Renal sympathetic nerves modulate erythropoietin plasma levels after transient hemorrhage in rats

Tilmann Ditting1, Karl F. Hilgers1, Alexander Stetter2, Peter Linz1, Christina Schonweiss3, and Roland Veelken4*

1 Medicine-Nephrology, University of Erlangen-Nurnberg, Erlangen, Germany
2 Bohringer-Mannheim, Mannheim, Germany
3 Medicine-Nephrology, University of Erlangen-Nurnberg, Erlangen, Bavaria, Germany
4 Medicine-Nephrology, University of Erlangen-Nuremberg, Erlangen, Bavaria, Germany

* To whom correspondence should be addressed.

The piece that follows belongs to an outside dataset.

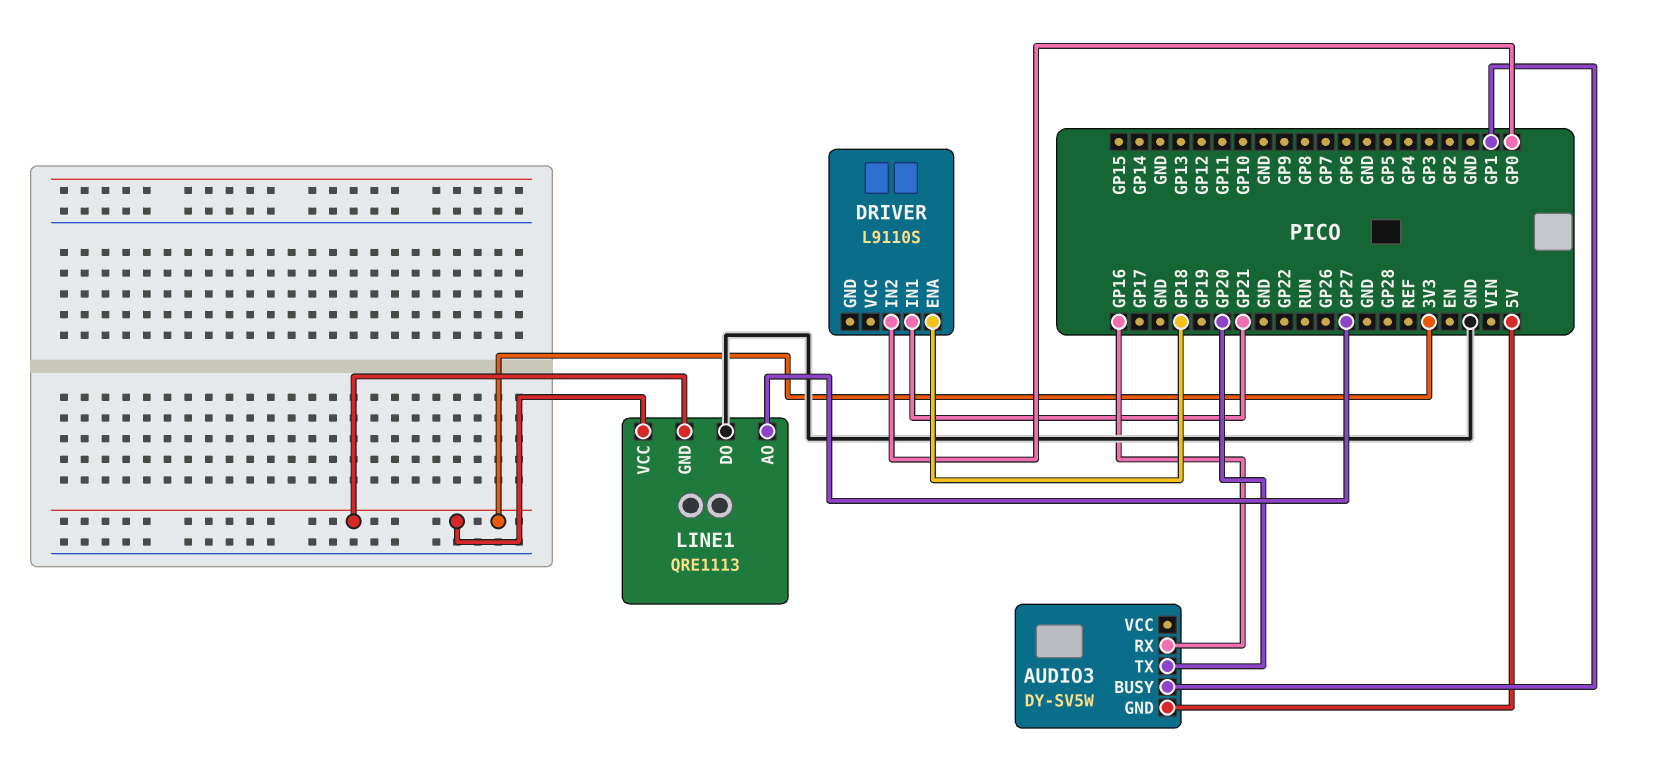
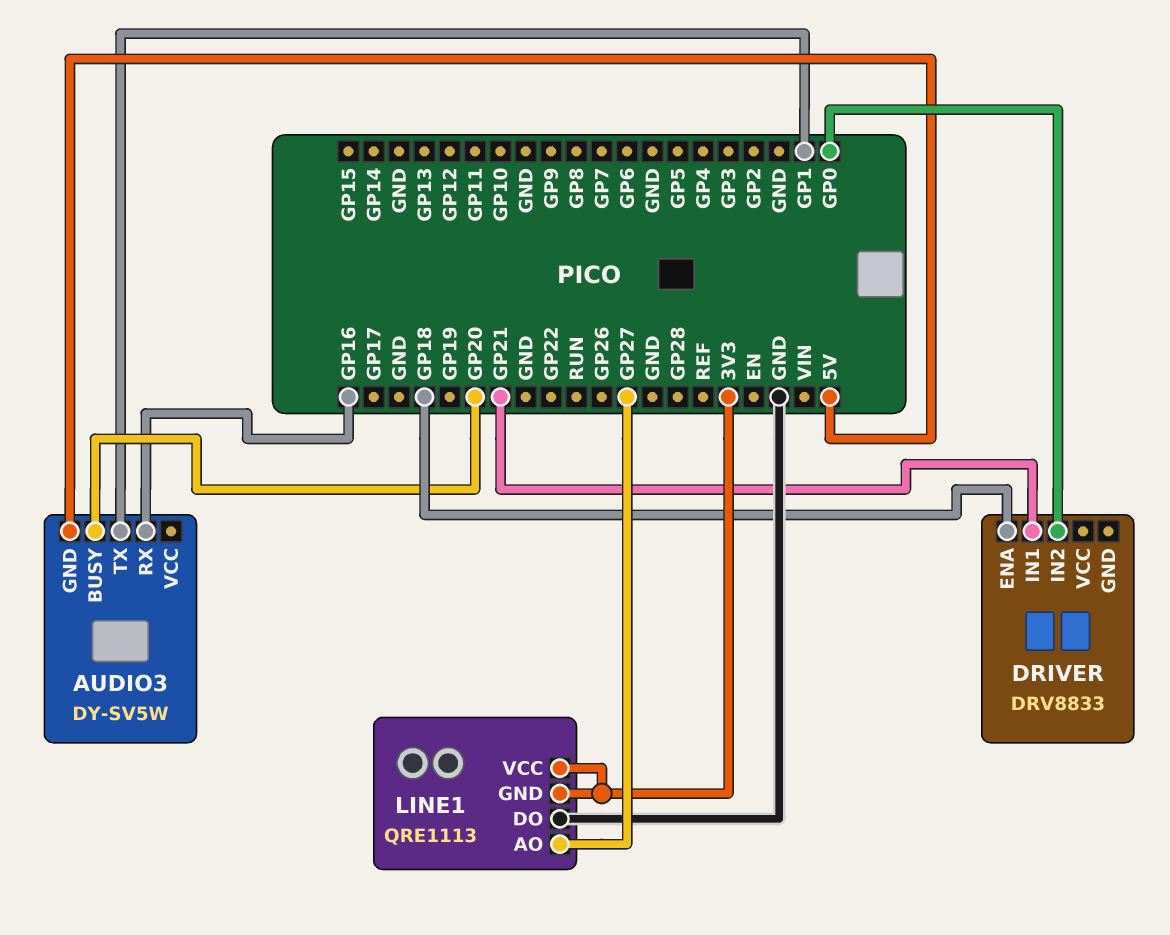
AUDIO3 pin BUSY: GP1 -> GP20
AUDIO3 pin TX: GP20 -> GP1
DRIVER: L9110S -> DRV8833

E-mail: mfm431{at}rzmail.uni-erlangen.de.

Objective: In contrast to other sympathetic tracts renal sympathetic nerve activity (RSNA) decreases during hypotensive hemorrhage. The significance of this "paradox" is unknown. We tested the hypothesis that RSNA modulates renal perfusion and thus erythropoietin (EPO) release after transient hypotensive hemorrhage (tr-hHem) in anesthetized rats. Methods: EPO was measured before and after 30 minutes of tr-hHem (i.e., -40 mmHg from mean baseline blood pressure (MAP), followed by reinfusion of blood) and 120 minutes thereafter in sham-denervated rats, after renal denervation (DNX) or bilateral cervical vagotomy (VX) to blunt the RSNA decrease mediated by a cardiopulmonary reflex. RSNA, renal Doppler flow (DOP), renal vascular resistance (RVR), resistance index (RI), oxygen delivery/uptake (DO2/VO2) were measured. Results: RSNA decreased in intact animals (-40±5% from baseline p<0.05). This was blunted by VX. With innervation EPO level remained stable. In DNX rats EPO was increased at minute 120 (49±3 vs.74±2 mU/ml; p<0.05), in VX-rats this (47±2 vs. 62±4 mU/ml; p<0.05) was less pronounced. DO2 in DNX rats was lower compared to intact and VX (0,25±0,04 vs. 0,51±0,06 and 0,54±0,05 mlO2/min; p<0,05) due to lower DOP and increased RVR. RVR and DO2 were similar in intact and VX, but RI differed between all groups (0,70±0,02 vs. 0,78±0,02 vs.0,85±0.02; p<0,05 intact vs. VX vs DNX) indicating differential reactivity of renal vasculature. VO2 was unaffected by VX and DNX. Conclusions: Renal sympathoinhibition during hypotensive hemorrhage might help to preserve sufficient oxygenation of renal tissue by modulation of hemodynamic mechanisms that act to adapt renal oxygen availability to demand.